• [本文]:
別居している、つまり一緒には住んでいない家族を、“扶養”に入れることも可能です。

そもそも“扶養”とは、大きく「税務上の扶養」と「健康保険上の扶養」のふたつに分けられます。

税務上の“扶養控除(所得税額ひいては住民税額を減額する制度)”は「同居をしていないから」というだけでは、対象外にはなりません。健康保険の“扶養”についても同様ですが、より実態に即した手続きを求めるという性質上、“扶養”に入れる人の生活の面倒をみているのかなどを証明する必要があります。

 

2:仕送りしてれば別居の親を扶養家族にできる!仕送りを証明する方法3つ

例えば、仕送りをしているなど親の生活を面倒をみている場合は、親を“扶養家族”としてカウントできます。

ただし、必要になるのが「仕送りしている」という事実を証明すること。当章では、その方法について解説してきます。

(1)振込の証明書を出す

税務上の扶養家族に親をカウントする際には、特に添付書類は必要ありません。しかし万が一、証明を求められたときのために、仕送りをしている証拠として、振込の履歴などを残しておくと安心です。

健康保険上の扶養に入れる場合には、仕送りの事実をチェックされるのが一般的です。同様に、振込の履歴を常に控えておくといいでしょう。

• [データ]:
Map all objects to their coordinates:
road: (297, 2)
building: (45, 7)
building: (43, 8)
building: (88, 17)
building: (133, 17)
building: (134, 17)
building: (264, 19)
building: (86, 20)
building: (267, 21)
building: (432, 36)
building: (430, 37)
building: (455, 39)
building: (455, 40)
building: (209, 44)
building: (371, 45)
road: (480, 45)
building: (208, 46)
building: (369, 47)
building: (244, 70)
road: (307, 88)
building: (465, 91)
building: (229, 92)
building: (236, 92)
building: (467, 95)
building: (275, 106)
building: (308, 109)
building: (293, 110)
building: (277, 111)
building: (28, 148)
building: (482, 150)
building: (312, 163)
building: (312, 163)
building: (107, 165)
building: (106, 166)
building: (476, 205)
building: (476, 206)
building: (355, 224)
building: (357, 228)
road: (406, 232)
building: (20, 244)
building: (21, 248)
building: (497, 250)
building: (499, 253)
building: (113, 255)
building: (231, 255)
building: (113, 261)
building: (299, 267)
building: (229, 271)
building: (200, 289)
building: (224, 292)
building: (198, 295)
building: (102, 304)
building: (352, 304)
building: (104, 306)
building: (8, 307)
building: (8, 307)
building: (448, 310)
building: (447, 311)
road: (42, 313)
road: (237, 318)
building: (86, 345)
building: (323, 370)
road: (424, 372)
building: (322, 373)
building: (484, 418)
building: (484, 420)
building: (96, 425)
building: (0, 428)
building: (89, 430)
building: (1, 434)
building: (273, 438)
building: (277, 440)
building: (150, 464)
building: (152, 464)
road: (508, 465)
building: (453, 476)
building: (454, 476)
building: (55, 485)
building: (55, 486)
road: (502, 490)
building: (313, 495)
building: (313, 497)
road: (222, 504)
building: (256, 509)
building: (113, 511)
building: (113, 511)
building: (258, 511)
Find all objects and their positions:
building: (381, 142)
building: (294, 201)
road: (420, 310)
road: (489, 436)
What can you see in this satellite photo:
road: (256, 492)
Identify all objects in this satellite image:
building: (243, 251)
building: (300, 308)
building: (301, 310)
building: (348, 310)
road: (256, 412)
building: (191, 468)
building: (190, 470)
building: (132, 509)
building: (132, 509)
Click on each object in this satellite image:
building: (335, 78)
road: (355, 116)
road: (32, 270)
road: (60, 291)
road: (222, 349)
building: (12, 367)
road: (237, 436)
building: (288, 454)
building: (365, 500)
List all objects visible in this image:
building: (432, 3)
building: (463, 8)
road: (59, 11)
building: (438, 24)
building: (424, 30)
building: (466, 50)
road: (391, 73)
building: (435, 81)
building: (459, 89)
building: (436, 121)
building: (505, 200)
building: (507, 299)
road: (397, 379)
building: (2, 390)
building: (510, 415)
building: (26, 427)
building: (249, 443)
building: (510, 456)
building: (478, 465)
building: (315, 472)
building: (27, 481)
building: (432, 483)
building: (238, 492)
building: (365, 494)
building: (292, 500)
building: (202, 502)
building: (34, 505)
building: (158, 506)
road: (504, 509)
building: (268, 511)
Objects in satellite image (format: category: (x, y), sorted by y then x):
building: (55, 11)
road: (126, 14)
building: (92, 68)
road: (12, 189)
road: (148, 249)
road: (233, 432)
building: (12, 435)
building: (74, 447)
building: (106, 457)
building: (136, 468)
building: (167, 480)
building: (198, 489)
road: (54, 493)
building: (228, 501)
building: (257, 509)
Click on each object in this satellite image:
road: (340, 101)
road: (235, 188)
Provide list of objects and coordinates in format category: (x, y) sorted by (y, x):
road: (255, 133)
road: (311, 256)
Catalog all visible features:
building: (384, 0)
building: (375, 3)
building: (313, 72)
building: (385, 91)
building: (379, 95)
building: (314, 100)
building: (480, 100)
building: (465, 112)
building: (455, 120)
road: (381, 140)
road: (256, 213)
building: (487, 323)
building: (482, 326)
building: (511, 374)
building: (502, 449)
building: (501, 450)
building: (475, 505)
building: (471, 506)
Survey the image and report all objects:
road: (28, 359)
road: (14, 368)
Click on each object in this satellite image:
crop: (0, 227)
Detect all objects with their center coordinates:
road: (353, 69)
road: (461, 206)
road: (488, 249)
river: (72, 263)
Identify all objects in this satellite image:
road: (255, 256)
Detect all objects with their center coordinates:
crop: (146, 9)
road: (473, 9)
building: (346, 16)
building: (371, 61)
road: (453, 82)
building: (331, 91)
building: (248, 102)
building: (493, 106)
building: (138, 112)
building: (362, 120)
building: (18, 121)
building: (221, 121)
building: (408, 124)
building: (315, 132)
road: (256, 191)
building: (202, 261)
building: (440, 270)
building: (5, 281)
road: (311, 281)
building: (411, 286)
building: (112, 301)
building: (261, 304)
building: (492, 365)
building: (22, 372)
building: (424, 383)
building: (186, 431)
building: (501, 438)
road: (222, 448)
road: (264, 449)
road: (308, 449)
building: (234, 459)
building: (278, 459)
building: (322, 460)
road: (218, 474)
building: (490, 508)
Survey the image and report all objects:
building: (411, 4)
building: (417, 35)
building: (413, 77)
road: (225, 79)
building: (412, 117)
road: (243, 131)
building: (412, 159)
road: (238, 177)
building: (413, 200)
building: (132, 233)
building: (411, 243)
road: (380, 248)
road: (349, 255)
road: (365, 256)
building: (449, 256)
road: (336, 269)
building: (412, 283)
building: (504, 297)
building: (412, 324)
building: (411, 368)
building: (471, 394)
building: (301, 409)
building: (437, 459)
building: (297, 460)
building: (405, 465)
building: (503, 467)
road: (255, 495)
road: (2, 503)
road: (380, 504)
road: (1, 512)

• [課題]: 別居の親を扶養に入れる方法を扱った本文を、最後の文の続きから書き継いでもらえますか。 資料は本文とは別の出典から取ったものです。

• [解答文]:
(2)現金書留の控え

振込ではなく、現金書留でお金を送って仕送りをしている場合には、仕送りを証明する手段として、現金書留の“写し”をとっておくことも大事です。

(3)親の戸籍謄本

健康保険の扶養に限り必要となるのが、親の戸籍謄本です。親を健康保険の扶養に入れる場合は、仕送りを証明する書類が求められると同時に、扶養対象とする人物との関係性もチェックされます。

被保険者との続柄がわかる抄本が必要なので、本人や夫婦だけの抄本ではなく、親の戸籍謄本が求められるのです。

 

3:別居の親や子供を扶養家族にするために知っておくべきポイント5選

別居している家族を扶養家族に、と考える場合は親だけでなく、別居中の子供だったり、きょうだいだったり、妻だったり、といろんなケースが考えられます。

そこで、この章では扶養に入れる前にチェックしておきたい基本ポイントを紹介します。

(1)扶養控除が重複していないか(他の人が扶養に入れていないか)

税務上の扶養控除を適用するためには、他の人とダブルでカウントすることができません。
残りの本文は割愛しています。